# [ASSIGNMENT]
What follows is data; output all of it exactly as given.

● ● ● ● ●

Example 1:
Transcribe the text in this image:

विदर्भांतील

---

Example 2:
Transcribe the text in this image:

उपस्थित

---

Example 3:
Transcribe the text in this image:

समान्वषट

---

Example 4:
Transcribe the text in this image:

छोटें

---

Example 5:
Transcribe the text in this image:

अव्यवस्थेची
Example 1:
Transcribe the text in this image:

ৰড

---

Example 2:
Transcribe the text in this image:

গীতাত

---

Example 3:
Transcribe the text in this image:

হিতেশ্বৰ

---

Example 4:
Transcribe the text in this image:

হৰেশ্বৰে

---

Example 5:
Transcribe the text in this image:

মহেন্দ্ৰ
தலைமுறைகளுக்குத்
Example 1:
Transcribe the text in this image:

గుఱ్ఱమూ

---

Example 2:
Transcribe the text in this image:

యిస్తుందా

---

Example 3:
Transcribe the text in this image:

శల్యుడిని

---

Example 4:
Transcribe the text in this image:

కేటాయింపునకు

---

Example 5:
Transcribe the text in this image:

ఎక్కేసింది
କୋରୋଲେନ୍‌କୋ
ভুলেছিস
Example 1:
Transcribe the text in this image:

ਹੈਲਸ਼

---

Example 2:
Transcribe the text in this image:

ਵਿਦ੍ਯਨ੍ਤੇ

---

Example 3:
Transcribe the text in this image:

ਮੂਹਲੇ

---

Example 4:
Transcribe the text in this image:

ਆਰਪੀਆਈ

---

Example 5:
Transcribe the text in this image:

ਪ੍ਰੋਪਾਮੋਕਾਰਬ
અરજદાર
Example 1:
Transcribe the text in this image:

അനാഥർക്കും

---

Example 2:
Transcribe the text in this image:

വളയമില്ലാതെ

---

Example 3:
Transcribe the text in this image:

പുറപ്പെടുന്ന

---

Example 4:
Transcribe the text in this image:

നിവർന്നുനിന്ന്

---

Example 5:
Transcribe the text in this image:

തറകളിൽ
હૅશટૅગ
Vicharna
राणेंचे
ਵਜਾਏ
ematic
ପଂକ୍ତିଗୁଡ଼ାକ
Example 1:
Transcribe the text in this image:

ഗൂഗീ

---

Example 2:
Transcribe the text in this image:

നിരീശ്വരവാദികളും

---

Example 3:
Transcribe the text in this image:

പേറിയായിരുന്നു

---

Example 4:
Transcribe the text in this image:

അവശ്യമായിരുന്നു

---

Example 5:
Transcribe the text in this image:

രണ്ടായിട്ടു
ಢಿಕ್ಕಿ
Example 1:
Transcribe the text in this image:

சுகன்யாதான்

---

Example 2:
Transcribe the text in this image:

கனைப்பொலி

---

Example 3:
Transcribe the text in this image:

● ● ● ● ●

# [WORKED SOLUTION]
Example 1:
Transcribe the text in this image:

विदर्भांतील

---

Example 2:
Transcribe the text in this image:

उपस्थित

---

Example 3:
Transcribe the text in this image:

समान्वषट

---

Example 4:
Transcribe the text in this image:

छोटें

---

Example 5:
Transcribe the text in this image:

अव्यवस्थेची
Example 1:
Transcribe the text in this image:

ৰড

---

Example 2:
Transcribe the text in this image:

গীতাত

---

Example 3:
Transcribe the text in this image:

হিতেশ্বৰ

---

Example 4:
Transcribe the text in this image:

হৰেশ্বৰে

---

Example 5:
Transcribe the text in this image:

মহেন্দ্ৰ
தலைமுறைகளுக்குத்
Example 1:
Transcribe the text in this image:

గుఱ్ఱమూ

---

Example 2:
Transcribe the text in this image:

యిస్తుందా

---

Example 3:
Transcribe the text in this image:

శల్యుడిని

---

Example 4:
Transcribe the text in this image:

కేటాయింపునకు

---

Example 5:
Transcribe the text in this image:

ఎక్కేసింది
କୋରୋଲେନ୍‌କୋ
ভুলেছিস
Example 1:
Transcribe the text in this image:

ਹੈਲਸ਼

---

Example 2:
Transcribe the text in this image:

ਵਿਦ੍ਯਨ੍ਤੇ

---

Example 3:
Transcribe the text in this image:

ਮੂਹਲੇ

---

Example 4:
Transcribe the text in this image:

ਆਰਪੀਆਈ

---

Example 5:
Transcribe the text in this image:

ਪ੍ਰੋਪਾਮੋਕਾਰਬ
અરજદાર
Example 1:
Transcribe the text in this image:

അനാഥർക്കും

---

Example 2:
Transcribe the text in this image:

വളയമില്ലാതെ

---

Example 3:
Transcribe the text in this image:

പുറപ്പെടുന്ന

---

Example 4:
Transcribe the text in this image:

നിവർന്നുനിന്ന്

---

Example 5:
Transcribe the text in this image:

തറകളിൽ
હૅશટૅગ
Vicharna
राणेंचे
ਵਜਾਏ
ematic
ପଂକ୍ତିଗୁଡ଼ାକ
Example 1:
Transcribe the text in this image:

ഗൂഗീ

---

Example 2:
Transcribe the text in this image:

നിരീശ്വരവാദികളും

---

Example 3:
Transcribe the text in this image:

പേറിയായിരുന്നു

---

Example 4:
Transcribe the text in this image:

അവശ്യമായിരുന്നു

---

Example 5:
Transcribe the text in this image:

രണ്ടായിട്ടു
ಢಿಕ್ಕಿ
Example 1:
Transcribe the text in this image:

சுகன்யாதான்

---

Example 2:
Transcribe the text in this image:

கனைப்பொலி

---

Example 3:
Transcribe the text in this image:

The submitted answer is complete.